Unapologetically brutal, the heist/crime drama “Killing Them Softly” sometimes annoys with its uneven transitions, testing with its jarring cuts and jumpy editing quite early into it. But despite those, the film by “The Assassination of Jesse James’” director Andrew Dominik has its smooth moments, uncompromising in its depiction of urban thuggery and violence.
An efficient enforcer (Brad Pitt) goes after inexperienced crooks (Scott McNairy and Ben Mendelsohn), who brashly stole from mobsters gathered at an illegal gambling den. The young men enjoy their loot, rewarding themselves with escapist doses and other luxuries, but it’s only a matter of time before their quickly shrinking world is turned upside down.
“Killing Them Softly” doesn’t mince words or scenarios; we get a pretty clear—and immensely uncomfortable—idea of how awful the characters are, and how disconcerting their blood-drenched undertakings can be. With most of the characters this unlikeable, it’s not hard to tune out, as one heinous act is succeeded by another. One’s initial discomfort will eventually be replaced by desensitization.
Again, it’s not an easy film to watch. The recurring metaphor for the urban crime enterprise is American politics, with campaigning candidates’ thoughts and clichés flavoring the seedy and dirty dealings of its various players. The delivery of that connection isn’t smoothly executed, and actually comes off as a bit pretentious.

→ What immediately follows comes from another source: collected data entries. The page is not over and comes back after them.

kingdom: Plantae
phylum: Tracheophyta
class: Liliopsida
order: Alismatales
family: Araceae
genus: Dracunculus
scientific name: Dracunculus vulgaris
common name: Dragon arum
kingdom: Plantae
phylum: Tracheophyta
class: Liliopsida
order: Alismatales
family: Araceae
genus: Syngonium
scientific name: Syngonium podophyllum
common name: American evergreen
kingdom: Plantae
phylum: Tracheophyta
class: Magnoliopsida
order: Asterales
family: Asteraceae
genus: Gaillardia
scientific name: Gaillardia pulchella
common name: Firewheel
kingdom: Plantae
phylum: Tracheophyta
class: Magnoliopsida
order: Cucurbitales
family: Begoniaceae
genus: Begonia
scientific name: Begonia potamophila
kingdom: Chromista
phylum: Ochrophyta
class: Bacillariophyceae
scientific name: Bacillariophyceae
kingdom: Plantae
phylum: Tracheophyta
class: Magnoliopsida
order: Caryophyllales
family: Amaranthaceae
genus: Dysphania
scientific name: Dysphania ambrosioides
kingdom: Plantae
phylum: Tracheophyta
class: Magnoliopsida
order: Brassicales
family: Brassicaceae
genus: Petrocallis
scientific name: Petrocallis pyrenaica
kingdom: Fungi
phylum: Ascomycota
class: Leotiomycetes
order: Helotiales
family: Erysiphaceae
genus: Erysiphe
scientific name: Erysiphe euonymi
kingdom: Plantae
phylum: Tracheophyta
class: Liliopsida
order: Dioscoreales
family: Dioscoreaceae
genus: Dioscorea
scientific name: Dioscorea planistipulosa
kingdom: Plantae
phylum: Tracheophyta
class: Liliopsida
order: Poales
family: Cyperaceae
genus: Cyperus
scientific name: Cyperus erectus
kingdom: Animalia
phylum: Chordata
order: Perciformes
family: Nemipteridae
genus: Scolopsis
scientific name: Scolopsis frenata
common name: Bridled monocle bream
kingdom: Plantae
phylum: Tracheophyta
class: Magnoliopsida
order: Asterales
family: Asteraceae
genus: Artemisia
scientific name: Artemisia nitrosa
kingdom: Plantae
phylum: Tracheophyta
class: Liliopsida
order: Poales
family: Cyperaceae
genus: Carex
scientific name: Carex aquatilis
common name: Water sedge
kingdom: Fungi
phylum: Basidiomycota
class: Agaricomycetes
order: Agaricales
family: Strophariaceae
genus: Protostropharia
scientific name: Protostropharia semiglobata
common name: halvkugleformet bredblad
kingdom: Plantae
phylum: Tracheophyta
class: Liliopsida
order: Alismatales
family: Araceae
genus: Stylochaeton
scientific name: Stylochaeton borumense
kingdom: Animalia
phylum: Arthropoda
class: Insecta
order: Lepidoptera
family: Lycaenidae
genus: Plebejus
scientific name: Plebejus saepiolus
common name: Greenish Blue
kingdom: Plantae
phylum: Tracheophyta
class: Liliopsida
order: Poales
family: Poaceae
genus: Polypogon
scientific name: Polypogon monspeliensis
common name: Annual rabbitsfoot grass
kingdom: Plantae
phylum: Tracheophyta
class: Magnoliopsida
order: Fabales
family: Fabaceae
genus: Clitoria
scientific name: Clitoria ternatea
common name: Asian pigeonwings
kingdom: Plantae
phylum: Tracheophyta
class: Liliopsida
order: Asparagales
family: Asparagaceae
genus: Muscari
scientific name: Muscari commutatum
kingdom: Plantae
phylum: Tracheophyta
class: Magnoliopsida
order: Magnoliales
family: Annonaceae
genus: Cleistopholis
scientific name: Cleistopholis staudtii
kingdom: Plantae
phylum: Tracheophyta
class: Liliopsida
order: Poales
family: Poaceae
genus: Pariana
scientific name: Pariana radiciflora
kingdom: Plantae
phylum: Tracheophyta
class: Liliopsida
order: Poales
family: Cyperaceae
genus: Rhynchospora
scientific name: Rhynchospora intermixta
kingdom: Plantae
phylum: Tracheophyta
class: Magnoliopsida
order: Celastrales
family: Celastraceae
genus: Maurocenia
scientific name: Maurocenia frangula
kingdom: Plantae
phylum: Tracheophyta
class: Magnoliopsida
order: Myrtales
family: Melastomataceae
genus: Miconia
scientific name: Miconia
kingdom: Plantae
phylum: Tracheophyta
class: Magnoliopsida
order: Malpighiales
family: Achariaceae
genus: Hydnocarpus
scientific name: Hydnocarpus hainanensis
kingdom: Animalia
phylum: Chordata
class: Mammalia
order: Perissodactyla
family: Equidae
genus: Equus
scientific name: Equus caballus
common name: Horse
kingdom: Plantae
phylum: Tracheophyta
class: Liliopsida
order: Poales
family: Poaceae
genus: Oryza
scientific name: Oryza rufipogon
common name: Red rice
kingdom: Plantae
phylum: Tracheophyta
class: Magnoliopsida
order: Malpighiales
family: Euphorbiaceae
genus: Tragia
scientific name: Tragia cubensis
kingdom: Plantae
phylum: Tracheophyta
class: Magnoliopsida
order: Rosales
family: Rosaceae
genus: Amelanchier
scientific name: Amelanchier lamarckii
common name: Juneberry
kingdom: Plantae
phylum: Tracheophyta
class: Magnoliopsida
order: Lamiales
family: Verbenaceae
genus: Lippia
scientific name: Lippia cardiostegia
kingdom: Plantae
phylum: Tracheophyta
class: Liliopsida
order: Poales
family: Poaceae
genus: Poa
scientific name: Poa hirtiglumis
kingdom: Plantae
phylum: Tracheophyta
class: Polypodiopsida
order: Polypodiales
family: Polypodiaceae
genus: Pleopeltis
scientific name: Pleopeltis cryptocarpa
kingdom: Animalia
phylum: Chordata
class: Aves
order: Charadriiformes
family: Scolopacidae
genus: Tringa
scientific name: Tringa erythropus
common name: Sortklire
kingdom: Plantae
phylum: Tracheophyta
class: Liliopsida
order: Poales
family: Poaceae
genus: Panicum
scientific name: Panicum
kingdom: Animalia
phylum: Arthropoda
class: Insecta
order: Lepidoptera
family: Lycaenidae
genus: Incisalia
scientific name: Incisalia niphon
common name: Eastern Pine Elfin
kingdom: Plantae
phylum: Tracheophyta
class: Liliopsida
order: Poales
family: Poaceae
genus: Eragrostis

The film is faster-paced than Dominik’s 2007 film, which also starred Pitt. The actor doesn’t have the same charisma or mystique here, as his hitman role is mostly contained and stoic. “Killing Them Softly,” for all its flaws, unabashedly characterizes chaos and criminals with its own distinct brand of dread and dreariness.
The film is an Ayala Cinemas exclusive.